Journal entry for purchasing equipment with note payable

Introduction

Note payable is the promissory note that we issue to the other party in exchange for the cash or other assets by promising that we will pay certain amount of money at the certain date stated in the note. Likewise, we may issue the note payable to purchase equipment from our vendor. In this case, we need to make the journal entry for purchasing equipment with the note payable by recording our debt to the note payable account.

The transaction of purchasing equipment with note payable is similar to the purchasing with the accounts payable. And both total assets and total liabilities on the balance sheet will increase by the same amount.

However, we usually need to bear the interest on the note payable when we issue the promissory note to purchase the equipment from the vendor.

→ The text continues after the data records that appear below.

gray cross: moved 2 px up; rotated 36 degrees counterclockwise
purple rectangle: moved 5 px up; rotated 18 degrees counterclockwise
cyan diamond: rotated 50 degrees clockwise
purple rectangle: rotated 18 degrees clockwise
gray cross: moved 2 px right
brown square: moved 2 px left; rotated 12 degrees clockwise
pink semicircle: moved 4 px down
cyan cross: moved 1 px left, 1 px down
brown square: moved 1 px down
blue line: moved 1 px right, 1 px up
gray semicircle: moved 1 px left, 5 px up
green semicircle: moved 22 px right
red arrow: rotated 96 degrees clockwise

Additionally, unlike the accounts payable, note payable tends to have a longer period of maturity, in which it could be 3 months, 6 months, or 9 months, etc. Of course, it can even be more than one year for a long-term note payable.

Journal entry for purchasing equipment with note payable

We can make the journal entry for purchasing equipment with note payable by debiting the equipment account as a fixed asset on our balance sheet and crediting the notes payable account as a liability that we owe to the vendor.

Account Debit Credit
Equipment $$$
Notes payable $$$

The note payable in this journal entry should be classified in the short-term liability section on the balance sheet if its payment term is within 12 months period. On the other hand, it should be classified as a long-term liability if its term is more than 12 months.

At the later date, we can eliminate this amount of note payable when we honor the promissory note that we have issued for purchasing the equipment by paying the promised amount to the vendor.

In this case, we can make the journal entry for honoring the note payable on purchasing the equipment with the debit of the notes payable account and credit of the cash account as below:

Account Debit Credit
Notes payable $$$
Cash $$$

Additionally, if the note payable that we have issued has an interest attached, we also need to make the journal entry for the payment of the interest on the note payable as below:

Account Debit Credit
Interest expense $$$
Cash $$$

Of course, if the payment of the note payable and the interest attached to it are on the same date, these journal entries are usually combined into one as below:

Account Debit Credit
Notes payable $$$
Interest expense $$$
Cash $$$

Example for purchasing equipment with note payable

For example, on January 1, we have issued a $10,000 note payable in order to purchase office equipment from one of our vendors. In this $10,000 promissory note, we promise to pay back this amount with a 10% annual interest on June 30.

In this case, we can make the journal entry for the $10,000 purchase of equipment with the note payable by debiting this amount to the equipment account and crediting the same amount to the notes payable account on January 1, as below:

January 1:

Account Debit Credit
Equipment 10,000
Notes payable 10,000

This journal entry of issuing the note payable to purchase the equipment will increase both total assets and total liabilities on the balance sheet by $10,000 as of January 1.

Later, on June 30, when we honor this $10,000 promissory note that we have issued by paying back this amount together with a 10% interest or $500 ($10,000 x 10% x 6/12), we can make the journal entry as below:

June 30:

Account Debit Credit
Notes payable 10,000
Interest expense 500
Cash 10,500

This journal entry will increase total expenses on the income statement by $500 as a result of promising to pay a 10% interest on the note payable on June 30.